In both New Zealand and Australia, we certainly see more people in major cities, but little evidence of the vaunted productivity gains from continued concentration of people in these places. Natural-resource-based economies tend to be like that, but there is no hint of that as an issue in the Secretary’s story.
And from there the speech heads downhill again
Central government has created more capability through urban growth functions in HUD, and appointing senior regional officials to lead engagement and coordinate government across regions.
Of course lifting wellbeing across the regions is not just up to central government, which is why we see more partnering with local government and regional economic development agencies over recent years to develop action plans.
Lots of busy bureaucrats, lots of meetings for ministers and officials to open and attend, but not much sign of any understanding of quite why the overall economy has performed so poorly over so long (when almost all the tools of economic policy are controlled at the central government level).
Of the final page, I could commend her sense of humour, including this old Tom Scott cartoon (if memory serves from back in the late 80s or early 90s)
But then it is straight back to the self-congratulatory stuff
In closing, I want to acknowledge that being an economist working in public policy is incredibly rewarding, but it can also be challenging. We are a community of professionals that sometimes has to be loud to be heard. When people want the comfort of policy that is simple, certain, and swift, we can find ourselves the sometimes uncomfortable voice of technical rigour, nuance, and realism.
I guess that it might have been music to the ears of some in the audience. But we don’t – or shouldn’t – hire senior public servants to tell people (including ministers) what they want to hear. Sadly, there has been little consistent sign of The Treasury offering that “uncomfortable voice of technical rigour, nuance, and realism” in recent years, especially on these big-picture economic performance failings. They seem to have been content to just go along, to maintain access (perhaps) by not addressing the hard issues, and playing distraction with the fluffy stuff while the economic prospects – the living standards prospects – of New Zealanders, regional or urban, drifted further behind.
It is still early days for McLiesh. I have heard a few positive things about the new Secretary, including hints of renewed emphasis on rigour.

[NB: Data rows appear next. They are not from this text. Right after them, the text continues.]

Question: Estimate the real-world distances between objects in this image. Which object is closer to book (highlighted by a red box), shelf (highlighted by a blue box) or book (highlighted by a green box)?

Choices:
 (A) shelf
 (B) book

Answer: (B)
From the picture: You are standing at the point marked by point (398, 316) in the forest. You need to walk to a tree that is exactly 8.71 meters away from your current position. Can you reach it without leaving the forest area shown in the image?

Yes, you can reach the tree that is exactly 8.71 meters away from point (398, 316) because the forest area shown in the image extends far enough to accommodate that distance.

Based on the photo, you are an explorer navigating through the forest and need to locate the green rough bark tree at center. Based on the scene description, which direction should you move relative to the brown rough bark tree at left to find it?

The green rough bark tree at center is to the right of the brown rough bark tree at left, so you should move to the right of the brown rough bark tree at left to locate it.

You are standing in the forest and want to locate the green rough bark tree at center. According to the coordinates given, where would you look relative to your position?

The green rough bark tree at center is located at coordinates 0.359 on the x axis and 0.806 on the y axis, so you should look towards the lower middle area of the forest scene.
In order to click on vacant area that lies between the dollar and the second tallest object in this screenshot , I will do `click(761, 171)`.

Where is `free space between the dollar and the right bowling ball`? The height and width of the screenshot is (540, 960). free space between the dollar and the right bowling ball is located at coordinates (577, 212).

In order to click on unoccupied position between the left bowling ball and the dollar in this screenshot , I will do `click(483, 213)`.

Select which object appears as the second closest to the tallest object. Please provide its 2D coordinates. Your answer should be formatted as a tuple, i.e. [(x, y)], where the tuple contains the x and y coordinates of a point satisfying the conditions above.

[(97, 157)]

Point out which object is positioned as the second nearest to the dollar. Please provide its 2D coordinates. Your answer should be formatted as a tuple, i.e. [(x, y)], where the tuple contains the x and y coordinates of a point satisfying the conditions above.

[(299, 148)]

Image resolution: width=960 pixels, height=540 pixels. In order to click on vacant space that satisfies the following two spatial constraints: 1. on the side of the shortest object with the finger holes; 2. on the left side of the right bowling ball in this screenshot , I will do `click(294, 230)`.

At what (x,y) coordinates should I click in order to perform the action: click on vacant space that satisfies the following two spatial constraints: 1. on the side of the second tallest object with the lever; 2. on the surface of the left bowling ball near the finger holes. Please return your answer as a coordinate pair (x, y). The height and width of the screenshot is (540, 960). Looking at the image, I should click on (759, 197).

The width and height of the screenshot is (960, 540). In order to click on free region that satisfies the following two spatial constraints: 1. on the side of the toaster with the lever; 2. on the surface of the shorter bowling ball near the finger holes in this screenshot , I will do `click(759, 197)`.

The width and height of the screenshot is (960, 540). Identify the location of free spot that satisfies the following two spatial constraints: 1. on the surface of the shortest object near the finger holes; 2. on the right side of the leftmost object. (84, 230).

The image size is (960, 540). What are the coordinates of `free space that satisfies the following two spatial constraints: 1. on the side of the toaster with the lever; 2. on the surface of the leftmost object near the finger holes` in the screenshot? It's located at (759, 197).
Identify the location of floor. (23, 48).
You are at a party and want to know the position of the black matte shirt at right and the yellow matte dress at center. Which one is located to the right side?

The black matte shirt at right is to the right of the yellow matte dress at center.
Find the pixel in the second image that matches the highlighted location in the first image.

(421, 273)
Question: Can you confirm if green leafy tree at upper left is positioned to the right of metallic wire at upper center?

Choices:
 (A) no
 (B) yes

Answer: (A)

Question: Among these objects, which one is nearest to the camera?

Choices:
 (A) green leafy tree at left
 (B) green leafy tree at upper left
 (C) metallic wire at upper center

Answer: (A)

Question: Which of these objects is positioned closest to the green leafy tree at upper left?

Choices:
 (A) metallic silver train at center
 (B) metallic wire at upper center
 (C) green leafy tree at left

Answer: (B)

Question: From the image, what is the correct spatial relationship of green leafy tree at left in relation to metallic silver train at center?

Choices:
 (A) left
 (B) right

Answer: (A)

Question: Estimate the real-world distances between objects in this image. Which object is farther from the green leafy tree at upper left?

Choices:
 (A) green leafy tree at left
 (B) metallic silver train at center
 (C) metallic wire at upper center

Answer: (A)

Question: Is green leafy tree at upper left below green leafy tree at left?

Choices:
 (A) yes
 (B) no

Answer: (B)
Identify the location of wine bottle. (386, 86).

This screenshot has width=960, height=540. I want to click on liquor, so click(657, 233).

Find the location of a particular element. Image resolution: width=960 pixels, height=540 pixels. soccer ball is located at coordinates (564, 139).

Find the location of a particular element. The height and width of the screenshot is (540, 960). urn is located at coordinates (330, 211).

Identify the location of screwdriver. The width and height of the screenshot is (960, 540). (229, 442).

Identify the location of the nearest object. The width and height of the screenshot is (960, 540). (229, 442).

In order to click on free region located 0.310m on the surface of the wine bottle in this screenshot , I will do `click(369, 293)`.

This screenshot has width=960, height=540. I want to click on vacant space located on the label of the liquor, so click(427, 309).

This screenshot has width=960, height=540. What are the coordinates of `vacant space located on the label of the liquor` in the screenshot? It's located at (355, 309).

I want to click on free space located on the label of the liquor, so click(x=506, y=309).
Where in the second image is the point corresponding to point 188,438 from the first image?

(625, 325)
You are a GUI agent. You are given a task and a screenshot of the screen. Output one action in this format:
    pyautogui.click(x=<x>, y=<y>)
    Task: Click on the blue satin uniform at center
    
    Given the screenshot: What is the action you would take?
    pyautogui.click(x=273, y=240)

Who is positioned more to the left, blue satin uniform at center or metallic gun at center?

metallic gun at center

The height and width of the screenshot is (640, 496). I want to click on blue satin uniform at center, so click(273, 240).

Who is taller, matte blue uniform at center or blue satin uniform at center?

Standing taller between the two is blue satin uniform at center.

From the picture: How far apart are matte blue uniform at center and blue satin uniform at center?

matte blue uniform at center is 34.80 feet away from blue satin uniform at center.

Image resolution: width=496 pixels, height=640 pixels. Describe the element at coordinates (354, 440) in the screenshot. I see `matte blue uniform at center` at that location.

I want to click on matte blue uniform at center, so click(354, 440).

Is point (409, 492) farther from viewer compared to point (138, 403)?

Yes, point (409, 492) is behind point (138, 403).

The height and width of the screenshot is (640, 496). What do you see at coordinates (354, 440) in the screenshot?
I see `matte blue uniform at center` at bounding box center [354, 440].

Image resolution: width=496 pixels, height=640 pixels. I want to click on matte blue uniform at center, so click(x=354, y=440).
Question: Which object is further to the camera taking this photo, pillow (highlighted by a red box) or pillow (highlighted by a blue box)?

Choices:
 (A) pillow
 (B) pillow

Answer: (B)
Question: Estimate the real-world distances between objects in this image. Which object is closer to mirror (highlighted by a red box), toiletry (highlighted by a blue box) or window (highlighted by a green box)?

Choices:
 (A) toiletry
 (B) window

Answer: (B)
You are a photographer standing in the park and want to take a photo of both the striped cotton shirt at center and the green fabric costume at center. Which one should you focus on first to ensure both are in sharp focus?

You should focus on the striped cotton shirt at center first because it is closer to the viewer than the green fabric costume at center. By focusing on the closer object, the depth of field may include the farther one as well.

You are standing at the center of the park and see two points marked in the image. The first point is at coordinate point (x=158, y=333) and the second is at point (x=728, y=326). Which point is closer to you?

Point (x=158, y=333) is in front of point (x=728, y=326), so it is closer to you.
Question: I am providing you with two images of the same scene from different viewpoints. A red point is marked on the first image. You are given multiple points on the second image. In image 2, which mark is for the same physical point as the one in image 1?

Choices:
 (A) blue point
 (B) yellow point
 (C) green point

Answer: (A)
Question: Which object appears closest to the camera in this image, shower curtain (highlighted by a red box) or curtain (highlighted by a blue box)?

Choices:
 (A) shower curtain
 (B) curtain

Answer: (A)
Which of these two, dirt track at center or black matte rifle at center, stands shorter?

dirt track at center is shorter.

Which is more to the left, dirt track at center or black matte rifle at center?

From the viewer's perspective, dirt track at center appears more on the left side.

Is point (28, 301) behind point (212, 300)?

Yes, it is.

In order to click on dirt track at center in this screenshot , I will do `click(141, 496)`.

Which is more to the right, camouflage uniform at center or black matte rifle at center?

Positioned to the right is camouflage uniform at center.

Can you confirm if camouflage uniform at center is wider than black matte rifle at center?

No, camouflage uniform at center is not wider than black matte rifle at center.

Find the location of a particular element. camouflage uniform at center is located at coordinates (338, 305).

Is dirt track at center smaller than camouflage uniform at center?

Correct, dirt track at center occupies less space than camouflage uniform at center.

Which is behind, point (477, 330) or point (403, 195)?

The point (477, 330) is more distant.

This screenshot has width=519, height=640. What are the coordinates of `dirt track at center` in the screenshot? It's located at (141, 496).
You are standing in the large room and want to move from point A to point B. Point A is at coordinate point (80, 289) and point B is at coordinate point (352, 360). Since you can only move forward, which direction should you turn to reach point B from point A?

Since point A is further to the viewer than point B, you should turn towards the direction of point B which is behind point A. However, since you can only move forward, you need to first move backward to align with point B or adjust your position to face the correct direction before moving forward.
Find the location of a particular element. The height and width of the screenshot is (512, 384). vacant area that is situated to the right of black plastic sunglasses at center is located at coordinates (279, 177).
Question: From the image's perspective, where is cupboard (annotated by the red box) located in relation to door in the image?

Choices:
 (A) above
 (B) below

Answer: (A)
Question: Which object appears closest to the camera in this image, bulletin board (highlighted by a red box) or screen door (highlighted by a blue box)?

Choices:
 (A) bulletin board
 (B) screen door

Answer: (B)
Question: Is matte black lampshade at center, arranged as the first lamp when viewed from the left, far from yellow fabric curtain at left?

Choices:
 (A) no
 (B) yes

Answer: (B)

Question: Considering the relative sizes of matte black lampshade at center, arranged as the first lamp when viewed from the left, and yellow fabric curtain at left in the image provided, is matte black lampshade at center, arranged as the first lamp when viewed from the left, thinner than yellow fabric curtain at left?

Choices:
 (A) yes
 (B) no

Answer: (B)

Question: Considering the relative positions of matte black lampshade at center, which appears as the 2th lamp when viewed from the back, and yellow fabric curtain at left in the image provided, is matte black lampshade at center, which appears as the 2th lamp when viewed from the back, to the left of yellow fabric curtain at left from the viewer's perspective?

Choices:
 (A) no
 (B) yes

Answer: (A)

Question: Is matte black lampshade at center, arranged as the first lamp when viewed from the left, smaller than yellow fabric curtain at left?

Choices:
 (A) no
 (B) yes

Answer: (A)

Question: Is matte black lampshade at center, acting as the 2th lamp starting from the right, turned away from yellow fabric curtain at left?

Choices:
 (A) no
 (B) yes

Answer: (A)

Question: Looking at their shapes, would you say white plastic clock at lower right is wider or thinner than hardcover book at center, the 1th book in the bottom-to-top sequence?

I hope this particular speech isn’t a foretaste of the standard we can expect, but that the Treasury really does begin asking the hard questions, doing robust analysis, not simply going along with conventional political verities (eg regional development). Perhaps there isn’t a political demand for such advice and analysis – are there any politicians who really care? – but shouldn’t stop The Treasury being a voice, perhaps at times crying in the wilderness, pointing to how things might be such better here. As a hint, regional economic development agencies aren’t likely to be any substantive part of the answer.